Stored data entries
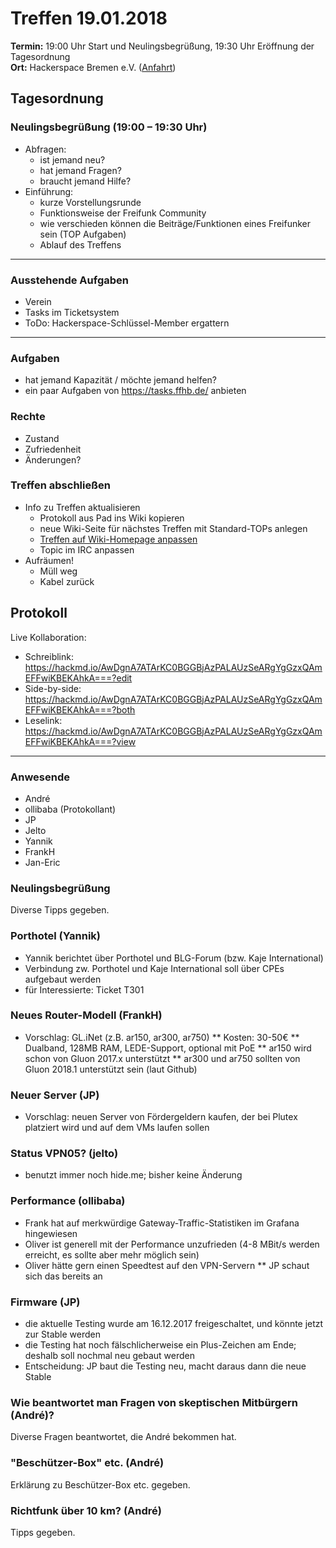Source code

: # Treffen 19.01.2018

**Termin:** 19:00 Uhr Start und Neulingsbegrüßung, 19:30 Uhr Eröffnung der Tagesordnung  
**Ort:** Hackerspace Bremen e.V. ([Anfahrt](https://www.hackerspace-bremen.de/anfahrt/))

## Tagesordnung
### Neulingsbegrüßung (19:00 – 19:30 Uhr)
- Abfragen:
    - ist jemand neu?
    - hat jemand Fragen?
    - braucht jemand Hilfe?
- Einführung:
    - kurze Vorstellungsrunde
    - Funktionsweise der Freifunk Community
    - wie verschieden können die Beiträge/Funktionen eines Freifunker sein (TOP Aufgaben)
    - Ablauf des Treffens

---

### Ausstehende Aufgaben
- Verein
- Tasks im Ticketsystem
- ToDo: Hackerspace-Schlüssel-Member ergattern

---

### Aufgaben
- hat jemand Kapazität / möchte jemand helfen?
- ein paar Aufgaben von https://tasks.ffhb.de/ anbieten

### Rechte
- Zustand
- Zufriedenheit
- Änderungen?

### Treffen abschließen
- Info zu Treffen aktualisieren
  - Protokoll aus Pad ins Wiki kopieren
  - neue Wiki-Seite für nächstes Treffen mit Standard-TOPs anlegen
  - [Treffen auf Wiki-Homepage anpassen](Home)
  - Topic im IRC anpassen
- Aufräumen!
  - Müll weg
  - Kabel zurück


## Protokoll
Live Kollaboration:
- Schreiblink: https://hackmd.io/AwDgnA7ATArKC0BGGBjAzPALAUzSeARgYgGzxQAmEFFwiKBEKAhkA===?edit
- Side-by-side: https://hackmd.io/AwDgnA7ATArKC0BGGBjAzPALAUzSeARgYgGzxQAmEFFwiKBEKAhkA===?both
- Leselink: https://hackmd.io/AwDgnA7ATArKC0BGGBjAzPALAUzSeARgYgGzxQAmEFFwiKBEKAhkA===?view

---

### Anwesende
- André
- ollibaba (Protokollant)
- JP
- Jelto
- Yannik
- FrankH
- Jan-Eric

### Neulingsbegrüßung
Diverse Tipps gegeben.

### Porthotel (Yannik)
* Yannik berichtet über Porthotel und BLG-Forum (bzw. Kaje International)
* Verbindung zw. Porthotel und Kaje International soll über CPEs aufgebaut werden
* für Interessierte: Ticket T301

### Neues Router-Modell (FrankH)
* Vorschlag: GL.iNet (z.B. ar150, ar300, ar750)
** Kosten: 30-50€
** Dualband, 128MB RAM, LEDE-Support, optional mit PoE
** ar150 wird schon von Gluon 2017.x unterstützt
** ar300 und ar750 sollten von Gluon 2018.1 unterstützt sein (laut Github)

### Neuer Server (JP)
* Vorschlag: neuen Server von Fördergeldern kaufen, der bei Plutex platziert wird und auf dem VMs laufen sollen

### Status VPN05? (jelto)
* benutzt immer noch hide.me; bisher keine Änderung

### Performance (ollibaba)
* Frank hat auf merkwürdige Gateway-Traffic-Statistiken im Grafana hingewiesen
* Oliver ist generell mit der Performance unzufrieden (4-8 MBit/s werden erreicht, es sollte aber mehr möglich sein)
* Oliver hätte gern einen Speedtest auf den VPN-Servern
** JP schaut sich das bereits an

### Firmware (JP)
* die aktuelle Testing wurde am 16.12.2017 freigeschaltet, und könnte jetzt zur Stable werden
* die Testing hat noch fälschlicherweise ein Plus-Zeichen am Ende; deshalb soll nochmal neu gebaut werden
* Entscheidung: JP baut die Testing neu, macht daraus dann die neue Stable

### Wie beantwortet man Fragen von skeptischen Mitbürgern (André)?
Diverse Fragen beantwortet, die André bekommen hat.

### "Beschützer-Box" etc. (André)
Erklärung zu Beschützer-Box etc. gegeben.

### Richtfunk über 10 km? (André)
Tipps gegeben.
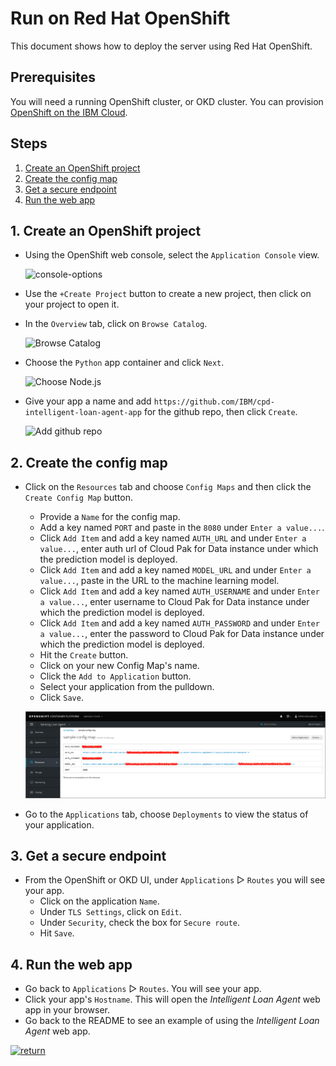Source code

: # Run on Red Hat OpenShift

This document shows how to deploy the server using Red Hat OpenShift.

## Prerequisites

You will need a running OpenShift cluster, or OKD cluster. You can provision [OpenShift on the IBM Cloud](https://cloud.ibm.com/kubernetes/catalog/openshiftcluster).

## Steps

1. [Create an OpenShift project](#1-create-an-openshift-project)
1. [Create the config map](#2-create-the-config-map)
1. [Get a secure endpoint](#3-get-a-secure-endpoint)
1. [Run the web app](#4-run-the-web-app)

## 1. Create an OpenShift project

* Using the OpenShift web console, select the `Application Console` view.

  ![console-options](https://raw.githubusercontent.com/IBM/pattern-utils/master/openshift/openshift-app-console-option.png)

* Use the `+Create Project` button to create a new project, then click on your project to open it.

* In the `Overview` tab, click on `Browse Catalog`.

  ![Browse Catalog](https://raw.githubusercontent.com/IBM/pattern-utils/master/openshift/openshift-browse-catalog.png)

* Choose the `Python` app container and click `Next`.

  ![Choose Node.js](https://raw.githubusercontent.com/IBM/pattern-utils/master/openshift/openshift-choose-nodejs.png)

* Give your app a name and add `https://github.com/IBM/cpd-intelligent-loan-agent-app` for the github repo, then click `Create`.

  ![Add github repo](https://raw.githubusercontent.com/IBM/pattern-utils/master/openshift/openshift-add-github-repo.png)

## 2. Create the config map

* Click on the `Resources` tab and choose `Config Maps` and then click the `Create Config Map` button.
  * Provide a `Name` for the config map.
  * Add a key named `PORT` and paste in the `8080` under `Enter a value...`.
  * Click `Add Item` and add a key named `AUTH_URL` and under `Enter a value...`, enter auth url of Cloud Pak for Data instance under which the prediction model is deployed.
  * Click `Add Item` and add a key named `MODEL_URL` and under `Enter a value...`, paste in the URL to the machine learning model. 
  * Click `Add Item` and add a key named `AUTH_USERNAME` and under `Enter a value...`, enter username to Cloud Pak for Data instance under which the prediction model is deployed.
  * Click `Add Item` and add a key named `AUTH_PASSWORD` and under `Enter a value...`, enter the password to Cloud Pak for Data instance under which the prediction model is deployed.
  * Hit the `Create` button.
  * Click on your new Config Map's name.
  * Click the `Add to Application` button.
  * Select your application from the pulldown.
  * Click `Save`.

  ![config_map.png](images/config_map.png)

* Go to the `Applications` tab, choose `Deployments` to view the status of your application.

## 3. Get a secure endpoint

* From the OpenShift or OKD UI, under `Applications` ▷ `Routes` you will see your app.
  * Click on the application `Name`.
  * Under `TLS Settings`, click on `Edit`.
  * Under `Security`, check the box for `Secure route`.
  * Hit `Save`.

## 4. Run the web app

* Go back to `Applications` ▷ `Routes`. You will see your app.
* Click your app's `Hostname`. This will open the *Intelligent Loan Agent* web app in your browser.
* Go back to the README to see an example of using the *Intelligent Loan Agent* web app.

[![return](https://raw.githubusercontent.com/IBM/pattern-utils/master/deploy-buttons/return.png)](../../README.md#sample-loan-submission)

What to work on:
Can you return, word for word, the lines in the items that begin with the line containing "## 1. Create an OpenShift project" and end after the line containing "app container and", including both of those lines?

Solved exercise:
## 1. Create an OpenShift project

* Using the OpenShift web console, select the `Application Console` view.

  ![console-options](https://raw.githubusercontent.com/IBM/pattern-utils/master/openshift/openshift-app-console-option.png)

* Use the `+Create Project` button to create a new project, then click on your project to open it.

* In the `Overview` tab, click on `Browse Catalog`.

  ![Browse Catalog](https://raw.githubusercontent.com/IBM/pattern-utils/master/openshift/openshift-browse-catalog.png)

* Choose the `Python` app container and click `Next`.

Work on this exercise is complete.